1999特別賞
ARTIST STATEMENT
生きてるように
「撮りたい」という思いばかりが先走って体が追いついていけない。あまりに夢中になっていてシャッターを押す1000分の1秒ももどかしい。それは、“今”という限定した時間があっという間に消滅してしまうのを知っているから、私は、自分がその“今”を生きている事を証明し記憶していくつもりで写真を撮っているのだろう。私は上手な写真なんてどうでもいいので、その時の匂いや時間や温かさや優しさと悲しみが現れていれば満足する。そして表現方法としてたまたま写真を選んだ。写真が一番、現実を写す可能性を秘めている機械であり芸術だからだ。

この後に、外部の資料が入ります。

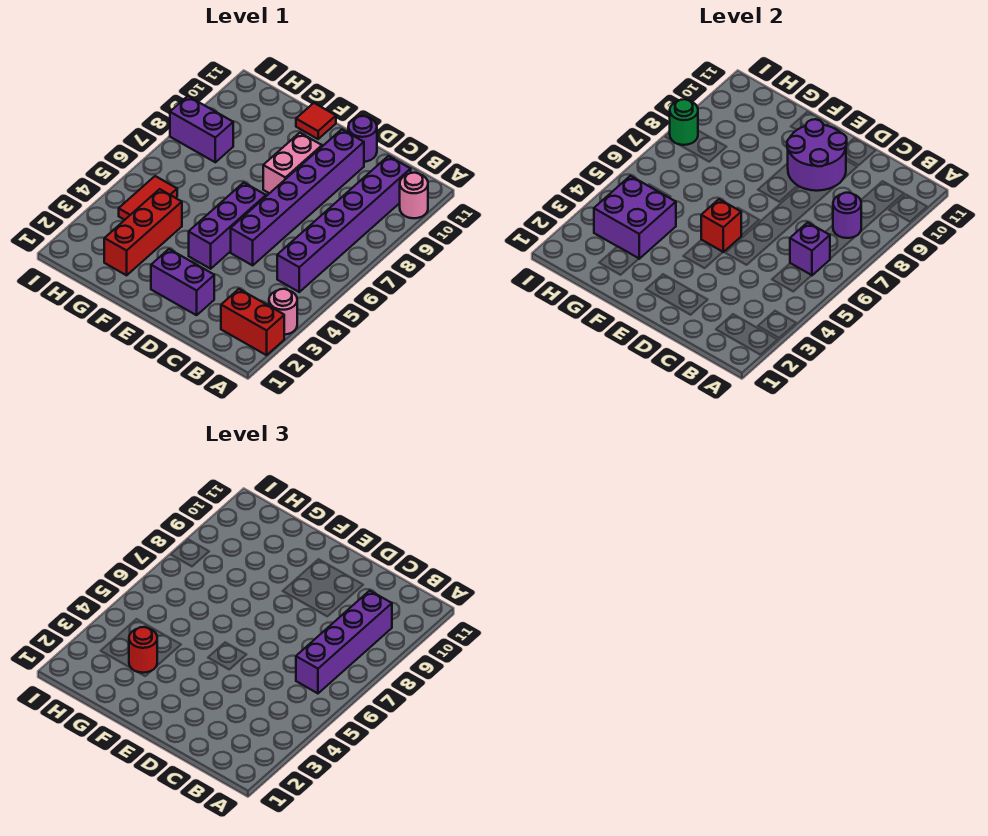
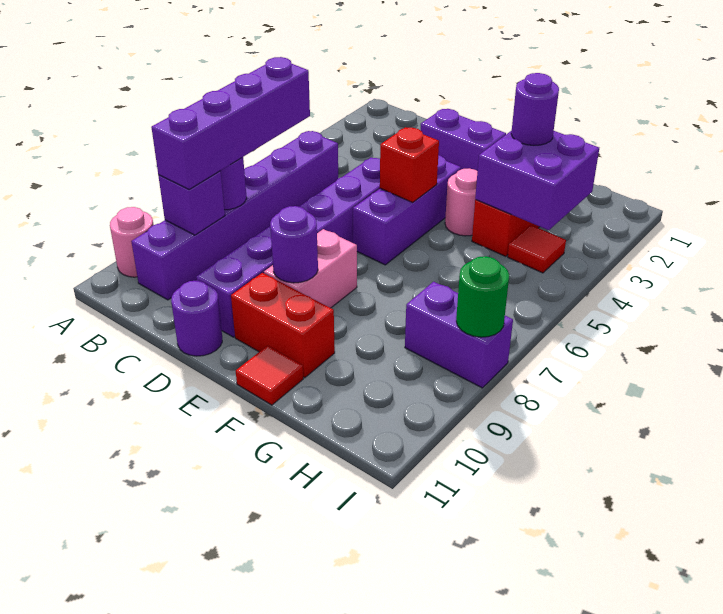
red brick A2:B2 level 1 -> red brick E10:F10 level 1
pink round brick A3 level 1 -> pink round brick F4 level 1
purple brick B6 level 2 -> purple brick B9 level 2
purple round brick D9:E10 level 2 -> purple round brick E9 level 2
red round brick G3 level 3 -> purple round brick G3 level 3
red tile H4:H5 level 1 -> red tile H4 level 1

生きているのが少し面倒臭かったり、不安だったり、幸せだったり、そういう私の人生を写真にしていきたい。生きているという事は、リアルだから、そのリアルさこそおもしろいから。
審査評 選:荒木 経惟
そんなに強いメッセージじゃないけれども、明るい未来がある。生きるということは、優しさだってちゃんと言ってますよ。生きるという事は、静かな事、静かに生きていくという事がでているね。また、死ぬときも静かに死んでいくというのが出ていて素晴らしい。生きてるように死んでいる。窓からの眺めがたまらなくいいんだよなぁ。なぜか、お父さんのシルエットがいいんだよな、これは。